I've had it in my mind to build a Range Master style boost for a while, here's the final result.  I borrowed elements from the LovePedal Church of Tone and the Catlinbread Naga Viper.  It started out with a single NPN Ge transistor gain stage.  I did not like the way it loaded the pickups, Humbuckers or single coil.  It lacked sparkle.  I tried putting a buffered bypass pedal (DS-1) in front of it and the sound opened right up.  So I added a FET buffer at the input.  What I ended up with sort of resembles an EQD Crimson drive, only with the CoT's variable gain/bias control and the Viper's variable treble boost.  Since the JFET was not in the original vero layout, I had to cram it in wherever it would fit.  The 1M anti-pop resistor ended up on the stomp switch.  Anyway, here it is in its final form. How about that aqua blue LED?





Here it is pre-wired, just before the board went in.  I have quite a few Mammoth pots left in my stash!  The Tayda boxes are powder coated on the inside as well.  I made sure the pots and jacks all have tooth washers to bite thru the paint.





I had to alter the outboard wiring a little bit when I added the buffer.  Not shown: I insulate the board by wrapping an old business card around it.

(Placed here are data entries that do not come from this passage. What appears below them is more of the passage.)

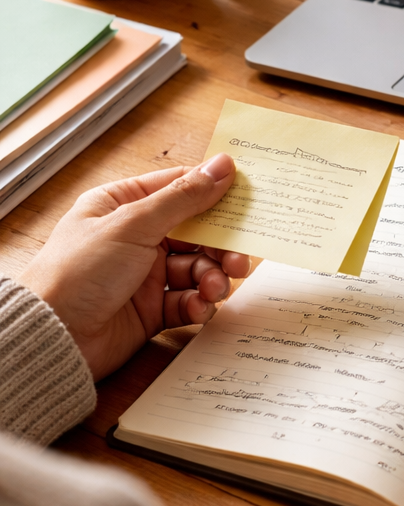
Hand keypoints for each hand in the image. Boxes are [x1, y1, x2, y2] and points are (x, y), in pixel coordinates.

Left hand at [19, 154, 250, 380]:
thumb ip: (184, 197)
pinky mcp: (151, 309)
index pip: (180, 188)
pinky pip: (189, 299)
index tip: (248, 199)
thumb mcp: (134, 225)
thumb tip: (222, 166)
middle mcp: (136, 237)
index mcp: (124, 205)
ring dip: (212, 278)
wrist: (52, 339)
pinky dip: (200, 303)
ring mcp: (144, 274)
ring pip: (198, 268)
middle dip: (221, 247)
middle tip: (239, 260)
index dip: (215, 193)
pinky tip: (199, 307)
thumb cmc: (77, 273)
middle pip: (196, 232)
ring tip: (214, 289)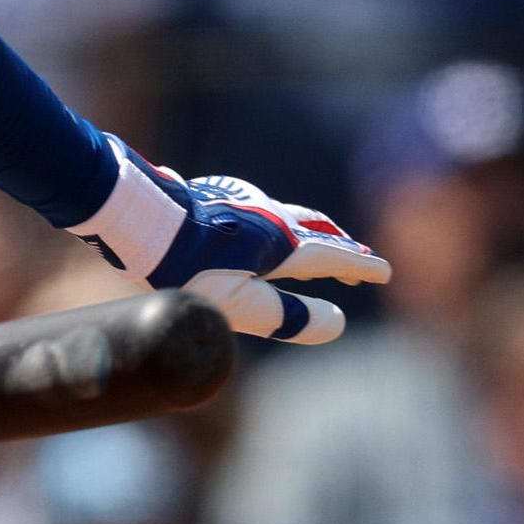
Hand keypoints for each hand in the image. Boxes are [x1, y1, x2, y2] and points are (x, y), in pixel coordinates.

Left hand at [73, 139, 387, 345]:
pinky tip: (263, 223)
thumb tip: (336, 324)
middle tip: (358, 259)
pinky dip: (277, 220)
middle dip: (341, 248)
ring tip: (321, 239)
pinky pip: (259, 208)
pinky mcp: (215, 198)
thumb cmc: (186, 269)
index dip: (359, 267)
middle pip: (316, 231)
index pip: (331, 257)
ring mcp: (241, 204)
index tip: (385, 272)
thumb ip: (286, 316)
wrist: (138, 221)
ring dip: (312, 230)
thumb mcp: (239, 305)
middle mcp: (268, 217)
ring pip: (289, 215)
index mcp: (279, 243)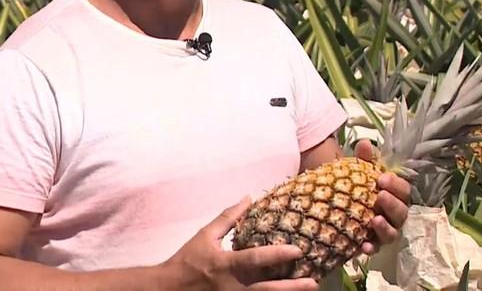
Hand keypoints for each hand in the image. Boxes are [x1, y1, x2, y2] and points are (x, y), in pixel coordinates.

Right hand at [164, 197, 318, 289]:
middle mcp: (232, 287)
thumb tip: (248, 198)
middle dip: (291, 287)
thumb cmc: (187, 261)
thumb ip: (227, 218)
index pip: (255, 259)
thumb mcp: (205, 236)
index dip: (277, 255)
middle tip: (313, 281)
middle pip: (266, 289)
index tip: (298, 251)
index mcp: (225, 265)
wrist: (168, 290)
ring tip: (309, 289)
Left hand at [355, 139, 410, 254]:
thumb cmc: (356, 186)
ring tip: (375, 220)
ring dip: (385, 227)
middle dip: (393, 203)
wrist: (337, 205)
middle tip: (380, 195)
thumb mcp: (359, 170)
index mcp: (394, 194)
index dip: (396, 184)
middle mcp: (393, 214)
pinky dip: (371, 248)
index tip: (381, 178)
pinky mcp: (371, 244)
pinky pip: (375, 249)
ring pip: (392, 233)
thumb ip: (364, 158)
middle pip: (402, 212)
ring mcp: (384, 231)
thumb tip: (365, 143)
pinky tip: (364, 246)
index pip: (404, 190)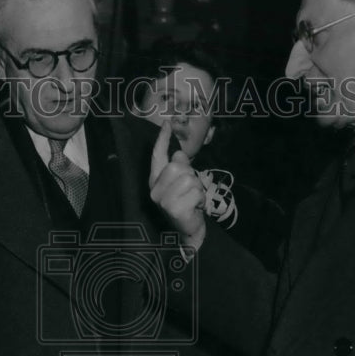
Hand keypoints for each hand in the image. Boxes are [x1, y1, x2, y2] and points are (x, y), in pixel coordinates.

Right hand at [149, 121, 206, 250]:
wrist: (188, 231)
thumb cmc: (185, 205)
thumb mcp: (182, 183)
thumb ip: (179, 167)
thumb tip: (179, 153)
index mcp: (155, 181)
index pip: (157, 156)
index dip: (162, 139)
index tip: (167, 123)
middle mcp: (154, 190)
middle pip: (177, 166)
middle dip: (190, 175)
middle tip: (190, 190)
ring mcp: (162, 200)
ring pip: (188, 178)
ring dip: (197, 188)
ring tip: (192, 199)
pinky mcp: (174, 209)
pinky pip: (195, 192)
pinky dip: (200, 198)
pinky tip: (195, 207)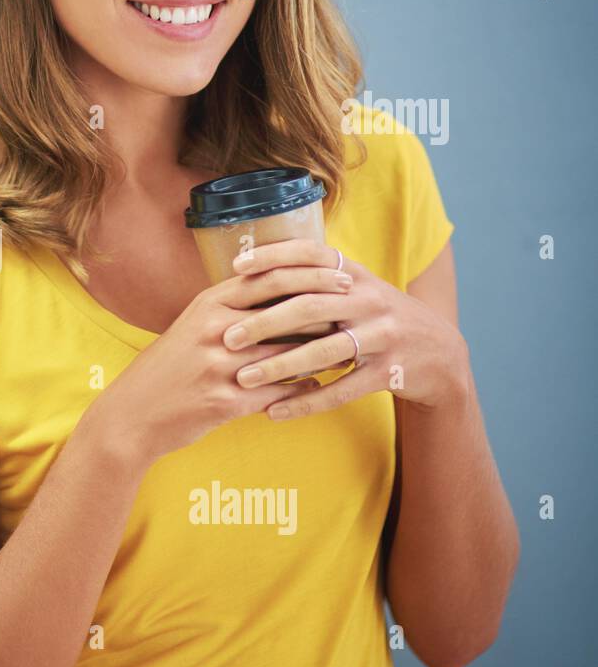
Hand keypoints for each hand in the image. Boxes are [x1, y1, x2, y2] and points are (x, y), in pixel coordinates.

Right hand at [88, 257, 350, 463]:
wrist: (132, 414)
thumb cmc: (167, 368)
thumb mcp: (191, 326)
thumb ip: (228, 308)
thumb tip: (272, 288)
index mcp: (207, 305)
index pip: (267, 277)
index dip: (307, 272)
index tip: (339, 270)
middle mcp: (214, 330)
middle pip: (282, 309)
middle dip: (323, 304)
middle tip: (354, 301)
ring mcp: (219, 366)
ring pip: (285, 353)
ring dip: (320, 350)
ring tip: (348, 346)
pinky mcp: (224, 401)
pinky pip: (276, 392)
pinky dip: (302, 389)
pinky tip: (320, 386)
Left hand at [223, 238, 469, 418]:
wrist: (440, 353)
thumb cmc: (377, 317)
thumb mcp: (354, 289)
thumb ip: (314, 279)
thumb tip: (253, 271)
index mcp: (355, 274)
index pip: (312, 254)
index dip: (274, 256)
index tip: (236, 266)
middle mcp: (369, 299)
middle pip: (310, 305)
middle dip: (264, 322)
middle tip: (227, 337)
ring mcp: (382, 335)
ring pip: (324, 350)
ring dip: (279, 366)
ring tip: (243, 378)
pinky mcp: (389, 371)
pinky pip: (342, 390)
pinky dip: (306, 402)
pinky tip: (274, 412)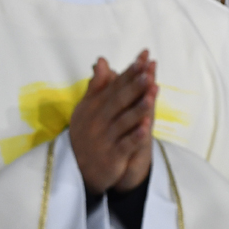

The CLIP switch disconnects the diodes for clean boost.  The TONE pot rolls back the bass when turned clockwise.  The GAIN pot varies the gain from 5dB to 36dB.  Because the GAIN pot also varies the bias, it makes the scratchy noise when turned.  With CLIP off, this pedal is capable of over 6Vp-p output.  I added C8 to smooth out the distortion when CLIP is on.  Because the diode clipping is asymmetric, I added C6 and R8 to remove any residual DC in the output waveform.  A variety of JFETs and Ge transistors will work in this circuit.  For the gain stage, I used a Russian MP38A.  Any low-to-medium gain Germanium transistor will work.  The one I used has hFE = 65.


----------



## Mourguitars (Dec 16, 2019)

Very cool CDB !

On that board do you solder paths  on the backside of the circuit to tie everything together ?

Mike


----------



## Chuck D. Bones (Dec 16, 2019)

No, it's a Vero-style board.  Here's a pic.  Note the circular cuts that separate segments in some of the rows.  In the lower right corner, I deliberately jumpered two rows together.  This pic has a solder splash in it that accidentally shorted two segments.  See if you can spot it.  If I'd done a better job inspecting my own work, I would have found it _before _installing the board and powering it up.


----------



## Mourguitars (Dec 16, 2019)

on the bottom left 4th row up 4th joint in going down to the 3rd row ?


----------



## Chuck D. Bones (Dec 16, 2019)

Nope.  It wasn't really a fair question because you have to tilt the board back and forth to see what's touching and what's not.  It's the 2nd & 3rd row from the top, 4th hole from the left.


----------



## Mourguitars (Dec 16, 2019)

Chuck D. Bones said:


> Nope.  It wasn't really a fair question because you have to tilt the board back and forth to see what's touching and what's not.  It's the 2nd & 3rd row from the top, 4th hole from the left.




Ok i seen that as well, so those boards are sensitive to those over splash solder huh ?


----------



## Chuck D. Bones (Dec 16, 2019)

There's no solder mask, so one has to be careful and inspect thoroughly.  The clearances aren't any closer than the board we build here, but solder mask makes a huge difference.


----------



## cooder (Feb 13, 2022)

How did I miss this?!?
On the to do list...


----------



## Joshhr (Feb 13, 2022)

Out of curiosity, what’s the purpose of the resistor in the 3pdt switch?


----------



## cooder (Feb 13, 2022)

1 Meg pull down anti pop resistor at input. Would typically be on board when space available.


----------